Start of RECORDS

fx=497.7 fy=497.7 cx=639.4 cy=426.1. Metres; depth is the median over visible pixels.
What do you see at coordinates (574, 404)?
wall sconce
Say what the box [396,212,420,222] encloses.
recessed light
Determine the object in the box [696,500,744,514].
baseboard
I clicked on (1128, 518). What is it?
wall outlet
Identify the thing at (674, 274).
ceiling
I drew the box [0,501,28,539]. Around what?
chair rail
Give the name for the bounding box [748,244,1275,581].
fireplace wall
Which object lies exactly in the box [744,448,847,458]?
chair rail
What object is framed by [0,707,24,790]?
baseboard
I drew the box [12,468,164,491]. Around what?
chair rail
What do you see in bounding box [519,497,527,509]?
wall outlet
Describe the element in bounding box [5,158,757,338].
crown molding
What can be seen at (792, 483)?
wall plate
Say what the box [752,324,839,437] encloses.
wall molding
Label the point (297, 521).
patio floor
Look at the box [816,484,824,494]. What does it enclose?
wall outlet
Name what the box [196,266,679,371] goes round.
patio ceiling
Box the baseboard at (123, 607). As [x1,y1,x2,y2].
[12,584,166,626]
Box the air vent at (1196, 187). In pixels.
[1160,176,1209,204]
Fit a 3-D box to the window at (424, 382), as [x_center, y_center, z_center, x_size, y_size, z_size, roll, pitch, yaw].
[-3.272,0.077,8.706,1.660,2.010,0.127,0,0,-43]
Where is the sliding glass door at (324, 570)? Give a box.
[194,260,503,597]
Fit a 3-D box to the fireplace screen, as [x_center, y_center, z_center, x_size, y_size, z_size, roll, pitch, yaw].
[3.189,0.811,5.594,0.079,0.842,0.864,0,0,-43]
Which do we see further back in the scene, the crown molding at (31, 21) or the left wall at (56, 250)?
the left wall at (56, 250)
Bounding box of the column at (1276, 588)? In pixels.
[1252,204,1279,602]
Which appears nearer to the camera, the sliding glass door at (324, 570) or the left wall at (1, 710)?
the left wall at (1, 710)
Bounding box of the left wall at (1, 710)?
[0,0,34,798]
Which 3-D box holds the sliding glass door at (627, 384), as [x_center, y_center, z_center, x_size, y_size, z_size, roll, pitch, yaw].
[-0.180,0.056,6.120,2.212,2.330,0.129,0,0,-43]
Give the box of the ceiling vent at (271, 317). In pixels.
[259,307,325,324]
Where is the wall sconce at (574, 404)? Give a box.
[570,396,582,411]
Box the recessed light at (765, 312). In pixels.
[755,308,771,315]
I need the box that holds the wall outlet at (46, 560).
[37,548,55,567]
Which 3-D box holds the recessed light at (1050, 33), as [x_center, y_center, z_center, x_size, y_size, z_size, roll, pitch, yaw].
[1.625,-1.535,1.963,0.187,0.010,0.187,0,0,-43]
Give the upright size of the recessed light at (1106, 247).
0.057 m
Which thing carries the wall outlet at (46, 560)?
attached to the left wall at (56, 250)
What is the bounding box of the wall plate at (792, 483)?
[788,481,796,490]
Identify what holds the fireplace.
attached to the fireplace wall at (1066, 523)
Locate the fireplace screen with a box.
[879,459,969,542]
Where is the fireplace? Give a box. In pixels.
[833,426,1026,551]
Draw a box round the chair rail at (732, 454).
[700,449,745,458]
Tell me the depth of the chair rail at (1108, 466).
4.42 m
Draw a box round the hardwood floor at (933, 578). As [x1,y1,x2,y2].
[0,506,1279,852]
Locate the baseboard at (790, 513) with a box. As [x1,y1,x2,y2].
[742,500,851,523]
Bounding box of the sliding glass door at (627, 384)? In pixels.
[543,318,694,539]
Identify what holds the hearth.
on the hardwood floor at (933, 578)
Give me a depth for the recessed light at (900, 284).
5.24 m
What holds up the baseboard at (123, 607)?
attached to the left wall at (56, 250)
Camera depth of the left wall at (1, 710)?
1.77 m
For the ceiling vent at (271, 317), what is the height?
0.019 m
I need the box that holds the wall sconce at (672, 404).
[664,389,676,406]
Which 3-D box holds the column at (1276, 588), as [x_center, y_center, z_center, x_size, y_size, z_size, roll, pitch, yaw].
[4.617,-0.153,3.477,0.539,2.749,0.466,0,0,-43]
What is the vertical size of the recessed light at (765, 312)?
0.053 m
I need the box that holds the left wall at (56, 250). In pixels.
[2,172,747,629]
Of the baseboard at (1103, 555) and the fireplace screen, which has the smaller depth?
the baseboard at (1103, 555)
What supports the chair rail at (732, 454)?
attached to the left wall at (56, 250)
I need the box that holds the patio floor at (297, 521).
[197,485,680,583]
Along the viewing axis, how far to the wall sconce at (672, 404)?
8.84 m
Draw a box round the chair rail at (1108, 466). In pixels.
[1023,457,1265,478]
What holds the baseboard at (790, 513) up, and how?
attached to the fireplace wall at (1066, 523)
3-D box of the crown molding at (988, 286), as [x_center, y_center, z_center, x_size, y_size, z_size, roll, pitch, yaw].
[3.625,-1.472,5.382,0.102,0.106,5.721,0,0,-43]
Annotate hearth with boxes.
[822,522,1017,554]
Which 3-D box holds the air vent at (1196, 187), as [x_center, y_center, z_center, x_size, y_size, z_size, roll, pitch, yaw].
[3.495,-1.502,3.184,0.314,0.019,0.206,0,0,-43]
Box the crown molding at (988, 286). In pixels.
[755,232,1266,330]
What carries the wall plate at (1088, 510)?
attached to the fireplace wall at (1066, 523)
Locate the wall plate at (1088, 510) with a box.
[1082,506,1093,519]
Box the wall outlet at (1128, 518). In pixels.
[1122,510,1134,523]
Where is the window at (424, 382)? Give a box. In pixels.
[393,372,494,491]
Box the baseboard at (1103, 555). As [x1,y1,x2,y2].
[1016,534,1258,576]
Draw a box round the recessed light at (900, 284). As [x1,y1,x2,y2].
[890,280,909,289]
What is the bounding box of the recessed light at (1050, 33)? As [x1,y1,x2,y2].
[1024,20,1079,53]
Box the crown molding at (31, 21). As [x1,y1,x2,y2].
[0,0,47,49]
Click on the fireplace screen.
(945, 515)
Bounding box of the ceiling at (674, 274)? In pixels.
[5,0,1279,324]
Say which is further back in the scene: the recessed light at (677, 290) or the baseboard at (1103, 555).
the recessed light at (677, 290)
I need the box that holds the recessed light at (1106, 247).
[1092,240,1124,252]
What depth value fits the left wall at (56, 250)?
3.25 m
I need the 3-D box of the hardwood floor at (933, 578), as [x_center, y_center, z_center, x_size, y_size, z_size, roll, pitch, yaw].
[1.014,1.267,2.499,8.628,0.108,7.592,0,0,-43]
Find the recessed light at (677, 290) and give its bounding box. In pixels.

End of RECORDS

# YOUR TASK:
Your response should consist of the full listing, exactly as written.

# EXERCISE SOLUTION:
fx=497.7 fy=497.7 cx=639.4 cy=426.1. Metres; depth is the median over visible pixels.
What do you see at coordinates (574, 404)?
wall sconce
Say what the box [396,212,420,222] encloses.
recessed light
Determine the object in the box [696,500,744,514].
baseboard
I clicked on (1128, 518). What is it?
wall outlet
Identify the thing at (674, 274).
ceiling
I drew the box [0,501,28,539]. Around what?
chair rail
Give the name for the bounding box [748,244,1275,581].
fireplace wall
Which object lies exactly in the box [744,448,847,458]?
chair rail
What object is framed by [0,707,24,790]?
baseboard
I drew the box [12,468,164,491]. Around what?
chair rail
What do you see in bounding box [519,497,527,509]?
wall outlet
Describe the element in bounding box [5,158,757,338].
crown molding
What can be seen at (792, 483)?
wall plate
Say what the box [752,324,839,437] encloses.
wall molding
Label the point (297, 521).
patio floor
Look at the box [816,484,824,494]. What does it enclose?
wall outlet
Name what the box [196,266,679,371] goes round.
patio ceiling
Box the baseboard at (123, 607). As [x1,y1,x2,y2].
[12,584,166,626]
Box the air vent at (1196, 187). In pixels.
[1160,176,1209,204]
Fit a 3-D box to the window at (424, 382), as [x_center, y_center, z_center, x_size, y_size, z_size, roll, pitch, yaw].
[-3.272,0.077,8.706,1.660,2.010,0.127,0,0,-43]
Where is the sliding glass door at (324, 570)? Give a box.
[194,260,503,597]
Fit a 3-D box to the fireplace screen, as [x_center, y_center, z_center, x_size, y_size, z_size, roll, pitch, yaw].
[3.189,0.811,5.594,0.079,0.842,0.864,0,0,-43]
Which do we see further back in the scene, the crown molding at (31, 21) or the left wall at (56, 250)?
the left wall at (56, 250)
Bounding box of the column at (1276, 588)? In pixels.
[1252,204,1279,602]
Which appears nearer to the camera, the sliding glass door at (324, 570) or the left wall at (1, 710)?
the left wall at (1, 710)
Bounding box of the left wall at (1, 710)?
[0,0,34,798]
Which 3-D box holds the sliding glass door at (627, 384), as [x_center, y_center, z_center, x_size, y_size, z_size, roll, pitch, yaw].
[-0.180,0.056,6.120,2.212,2.330,0.129,0,0,-43]
Give the box of the ceiling vent at (271, 317). In pixels.
[259,307,325,324]
Where is the wall sconce at (574, 404)? Give a box.
[570,396,582,411]
Box the recessed light at (765, 312). In pixels.
[755,308,771,315]
I need the box that holds the wall outlet at (46, 560).
[37,548,55,567]
Which 3-D box holds the recessed light at (1050, 33), as [x_center, y_center, z_center, x_size, y_size, z_size, roll, pitch, yaw].
[1.625,-1.535,1.963,0.187,0.010,0.187,0,0,-43]
Give the upright size of the recessed light at (1106, 247).
0.057 m
Which thing carries the wall outlet at (46, 560)?
attached to the left wall at (56, 250)
What is the bounding box of the wall plate at (792, 483)?
[788,481,796,490]
Identify what holds the fireplace.
attached to the fireplace wall at (1066, 523)
Locate the fireplace screen with a box.
[879,459,969,542]
Where is the fireplace? Give a box. In pixels.
[833,426,1026,551]
Draw a box round the chair rail at (732, 454).
[700,449,745,458]
Tell me the depth of the chair rail at (1108, 466).
4.42 m
Draw a box round the hardwood floor at (933, 578). As [x1,y1,x2,y2].
[0,506,1279,852]
Locate the baseboard at (790, 513) with a box. As [x1,y1,x2,y2].
[742,500,851,523]
Bounding box of the sliding glass door at (627, 384)? In pixels.
[543,318,694,539]
Identify what holds the hearth.
on the hardwood floor at (933, 578)
Give me a depth for the recessed light at (900, 284).
5.24 m
What holds up the baseboard at (123, 607)?
attached to the left wall at (56, 250)
Camera depth of the left wall at (1, 710)?
1.77 m
For the ceiling vent at (271, 317), what is the height?
0.019 m
I need the box that holds the wall sconce at (672, 404).
[664,389,676,406]
Which 3-D box holds the column at (1276, 588), as [x_center, y_center, z_center, x_size, y_size, z_size, roll, pitch, yaw].
[4.617,-0.153,3.477,0.539,2.749,0.466,0,0,-43]
What is the vertical size of the recessed light at (765, 312)?
0.053 m
I need the box that holds the left wall at (56, 250). In pixels.
[2,172,747,629]
Of the baseboard at (1103, 555) and the fireplace screen, which has the smaller depth?
the baseboard at (1103, 555)
What supports the chair rail at (732, 454)?
attached to the left wall at (56, 250)
I need the box that holds the patio floor at (297, 521).
[197,485,680,583]
Along the viewing axis, how far to the wall sconce at (672, 404)?
8.84 m
Draw a box round the chair rail at (1108, 466). In pixels.
[1023,457,1265,478]
What holds the baseboard at (790, 513) up, and how?
attached to the fireplace wall at (1066, 523)
3-D box of the crown molding at (988, 286), as [x_center, y_center, z_center, x_size, y_size, z_size, roll, pitch, yaw].
[3.625,-1.472,5.382,0.102,0.106,5.721,0,0,-43]
Annotate hearth with boxes.
[822,522,1017,554]
Which 3-D box holds the air vent at (1196, 187), as [x_center, y_center, z_center, x_size, y_size, z_size, roll, pitch, yaw].
[3.495,-1.502,3.184,0.314,0.019,0.206,0,0,-43]
Box the crown molding at (988, 286). In pixels.
[755,232,1266,330]
What carries the wall plate at (1088, 510)?
attached to the fireplace wall at (1066, 523)
Locate the wall plate at (1088, 510) with a box.
[1082,506,1093,519]
Box the wall outlet at (1128, 518). In pixels.
[1122,510,1134,523]
Where is the window at (424, 382)? Give a box. In pixels.
[393,372,494,491]
Box the baseboard at (1103, 555). As [x1,y1,x2,y2].
[1016,534,1258,576]
Draw a box round the recessed light at (900, 284). As [x1,y1,x2,y2].
[890,280,909,289]
What is the bounding box of the recessed light at (1050, 33)? As [x1,y1,x2,y2].
[1024,20,1079,53]
Box the crown molding at (31, 21). As [x1,y1,x2,y2].
[0,0,47,49]
Click on the fireplace screen.
(945, 515)
Bounding box of the ceiling at (674, 274)? In pixels.
[5,0,1279,324]
Say which is further back in the scene: the recessed light at (677, 290) or the baseboard at (1103, 555).
the recessed light at (677, 290)
I need the box that holds the recessed light at (1106, 247).
[1092,240,1124,252]
What depth value fits the left wall at (56, 250)?
3.25 m
I need the 3-D box of the hardwood floor at (933, 578), as [x_center, y_center, z_center, x_size, y_size, z_size, roll, pitch, yaw].
[1.014,1.267,2.499,8.628,0.108,7.592,0,0,-43]
Find the recessed light at (677, 290) and give its bounding box. In pixels.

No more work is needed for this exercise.